#### [Task statement]
Write every line from all the rows below as a Markdown table with two columns, No. and Line, numbering the lines in order and leaving out blank ones.
Given data: Begin
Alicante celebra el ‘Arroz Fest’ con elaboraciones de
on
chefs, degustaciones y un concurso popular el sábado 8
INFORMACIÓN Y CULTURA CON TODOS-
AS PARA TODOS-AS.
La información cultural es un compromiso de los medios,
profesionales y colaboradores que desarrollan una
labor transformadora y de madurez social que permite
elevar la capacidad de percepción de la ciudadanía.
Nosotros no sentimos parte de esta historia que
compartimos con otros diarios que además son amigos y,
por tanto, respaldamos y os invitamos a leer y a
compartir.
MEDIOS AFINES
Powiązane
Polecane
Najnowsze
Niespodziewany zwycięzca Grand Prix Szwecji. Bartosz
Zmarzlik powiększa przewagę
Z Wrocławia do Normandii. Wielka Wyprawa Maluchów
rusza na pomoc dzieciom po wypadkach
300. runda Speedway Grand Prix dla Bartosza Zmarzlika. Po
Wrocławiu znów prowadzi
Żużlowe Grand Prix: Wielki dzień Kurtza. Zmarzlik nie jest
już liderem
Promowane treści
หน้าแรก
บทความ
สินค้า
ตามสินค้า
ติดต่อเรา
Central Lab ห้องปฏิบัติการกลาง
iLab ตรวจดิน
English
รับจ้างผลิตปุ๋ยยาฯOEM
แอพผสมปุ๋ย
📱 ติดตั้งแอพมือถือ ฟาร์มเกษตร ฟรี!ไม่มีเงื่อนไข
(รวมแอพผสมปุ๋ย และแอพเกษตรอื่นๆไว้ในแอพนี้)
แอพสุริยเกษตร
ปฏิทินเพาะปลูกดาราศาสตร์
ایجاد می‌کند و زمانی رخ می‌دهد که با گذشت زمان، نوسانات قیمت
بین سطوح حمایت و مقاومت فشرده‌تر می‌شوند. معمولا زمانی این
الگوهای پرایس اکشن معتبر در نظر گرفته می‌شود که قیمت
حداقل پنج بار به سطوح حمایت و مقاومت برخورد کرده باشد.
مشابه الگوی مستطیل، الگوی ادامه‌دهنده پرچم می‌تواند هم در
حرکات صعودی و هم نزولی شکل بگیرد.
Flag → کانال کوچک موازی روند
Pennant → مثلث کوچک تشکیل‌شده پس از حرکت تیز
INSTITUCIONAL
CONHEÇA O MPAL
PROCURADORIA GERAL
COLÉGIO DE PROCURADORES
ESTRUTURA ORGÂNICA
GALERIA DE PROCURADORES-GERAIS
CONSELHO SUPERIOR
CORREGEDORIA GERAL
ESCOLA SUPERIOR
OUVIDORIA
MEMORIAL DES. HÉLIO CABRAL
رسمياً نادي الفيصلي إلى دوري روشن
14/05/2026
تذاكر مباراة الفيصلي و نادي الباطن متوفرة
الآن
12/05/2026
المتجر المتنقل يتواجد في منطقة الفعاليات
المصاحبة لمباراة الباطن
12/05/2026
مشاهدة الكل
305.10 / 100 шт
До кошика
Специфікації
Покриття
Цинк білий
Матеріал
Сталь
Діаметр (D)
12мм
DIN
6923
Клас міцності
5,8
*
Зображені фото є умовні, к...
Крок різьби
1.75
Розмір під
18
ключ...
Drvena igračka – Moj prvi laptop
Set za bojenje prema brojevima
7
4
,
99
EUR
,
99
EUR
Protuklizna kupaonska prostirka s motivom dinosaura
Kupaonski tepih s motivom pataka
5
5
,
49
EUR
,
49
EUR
Given data: End
#### [Completed task]
| No. | Line |
|---|---|
| 1 | Alicante celebra el ‘Arroz Fest’ con elaboraciones de |
| 2 | on |
| 3 | chefs, degustaciones y un concurso popular el sábado 8 |
| 4 | INFORMACIÓN Y CULTURA CON TODOS- |
| 5 | AS PARA TODOS-AS. |
| 6 | La información cultural es un compromiso de los medios, |
| 7 | profesionales y colaboradores que desarrollan una |
| 8 | labor transformadora y de madurez social que permite |
| 9 | elevar la capacidad de percepción de la ciudadanía. |
| 10 | Nosotros no sentimos parte de esta historia que |
| 11 | compartimos con otros diarios que además son amigos y, |
| 12 | por tanto, respaldamos y os invitamos a leer y a |
| 13 | compartir. |
| 14 | MEDIOS AFINES |
| 15 | Powiązane |
| 16 | Polecane |
| 17 | Najnowsze |
| 18 | Niespodziewany zwycięzca Grand Prix Szwecji. Bartosz |
| 19 | Zmarzlik powiększa przewagę |
| 20 | Z Wrocławia do Normandii. Wielka Wyprawa Maluchów |
| 21 | rusza na pomoc dzieciom po wypadkach |
| 22 | 300. runda Speedway Grand Prix dla Bartosza Zmarzlika. Po |
| 23 | Wrocławiu znów prowadzi |
| 24 | Żużlowe Grand Prix: Wielki dzień Kurtza. Zmarzlik nie jest |
| 25 | już liderem |
| 26 | Promowane treści |
| 27 | หน้าแรก |
| 28 | บทความ |
| 29 | สินค้า |
| 30 | ตามสินค้า |
| 31 | ติดต่อเรา |
| 32 | Central Lab ห้องปฏิบัติการกลาง |
| 33 | iLab ตรวจดิน |
| 34 | English |
| 35 | รับจ้างผลิตปุ๋ยยาฯOEM |
| 36 | แอพผสมปุ๋ย |
| 37 | 📱 ติดตั้งแอพมือถือ ฟาร์มเกษตร ฟรี!ไม่มีเงื่อนไข |
| 38 | (รวมแอพผสมปุ๋ย และแอพเกษตรอื่นๆไว้ในแอพนี้) |
| 39 | แอพสุริยเกษตร |
| 40 | ปฏิทินเพาะปลูกดาราศาสตร์ |
| 41 | ایجاد می‌کند و زمانی رخ می‌دهد که با گذشت زمان، نوسانات قیمت |
| 42 | بین سطوح حمایت و مقاومت فشرده‌تر می‌شوند. معمولا زمانی این |
| 43 | الگوهای پرایس اکشن معتبر در نظر گرفته می‌شود که قیمت |
| 44 | حداقل پنج بار به سطوح حمایت و مقاومت برخورد کرده باشد. |
| 45 | مشابه الگوی مستطیل، الگوی ادامه‌دهنده پرچم می‌تواند هم در |
| 46 | حرکات صعودی و هم نزولی شکل بگیرد. |
| 47 | Flag → کانال کوچک موازی روند |
| 48 | Pennant → مثلث کوچک تشکیل‌شده پس از حرکت تیز |
| 49 | INSTITUCIONAL |
| 50 | CONHEÇA O MPAL |
| 51 | PROCURADORIA GERAL |
| 52 | COLÉGIO DE PROCURADORES |
| 53 | ESTRUTURA ORGÂNICA |
| 54 | GALERIA DE PROCURADORES-GERAIS |
| 55 | CONSELHO SUPERIOR |
| 56 | CORREGEDORIA GERAL |
| 57 | ESCOLA SUPERIOR |
| 58 | OUVIDORIA |
| 59 | MEMORIAL DES. HÉLIO CABRAL |
| 60 | رسمياً نادي الفيصلي إلى دوري روشن |
| 61 | 14/05/2026 |
| 62 | تذاكر مباراة الفيصلي و نادي الباطن متوفرة |
| 63 | الآن |
| 64 | 12/05/2026 |
| 65 | المتجر المتنقل يتواجد في منطقة الفعاليات |
| 66 | المصاحبة لمباراة الباطن |
| 67 | 12/05/2026 |
| 68 | مشاهدة الكل |
| 69 | 305.10 / 100 шт |
| 70 | До кошика |
| 71 | Специфікації |
| 72 | Покриття |
| 73 | Цинк білий |
| 74 | Матеріал |
| 75 | Сталь |
| 76 | Діаметр (D) |
| 77 | 12мм |
| 78 | DIN |
| 79 | 6923 |
| 80 | Клас міцності |
| 81 | 5,8 |
| 82 | * |
| 83 | Зображені фото є умовні, к... |
| 84 | Крок різьби |
| 85 | 1.75 |
| 86 | Розмір під |
| 87 | 18 |
| 88 | ключ... |
| 89 | Drvena igračka – Moj prvi laptop |
| 90 | Set za bojenje prema brojevima |
| 91 | 7 |
| 92 | 4 |
| 93 | , |
| 94 | 99 |
| 95 | EUR |
| 96 | , |
| 97 | 99 |
| 98 | EUR |
| 99 | Protuklizna kupaonska prostirka s motivom dinosaura |
| 100 | Kupaonski tepih s motivom pataka |
| 101 | 5 |
| 102 | 5 |
| 103 | , |
| 104 | 49 |
| 105 | EUR |
| 106 | , |
| 107 | 49 |
| 108 | EUR |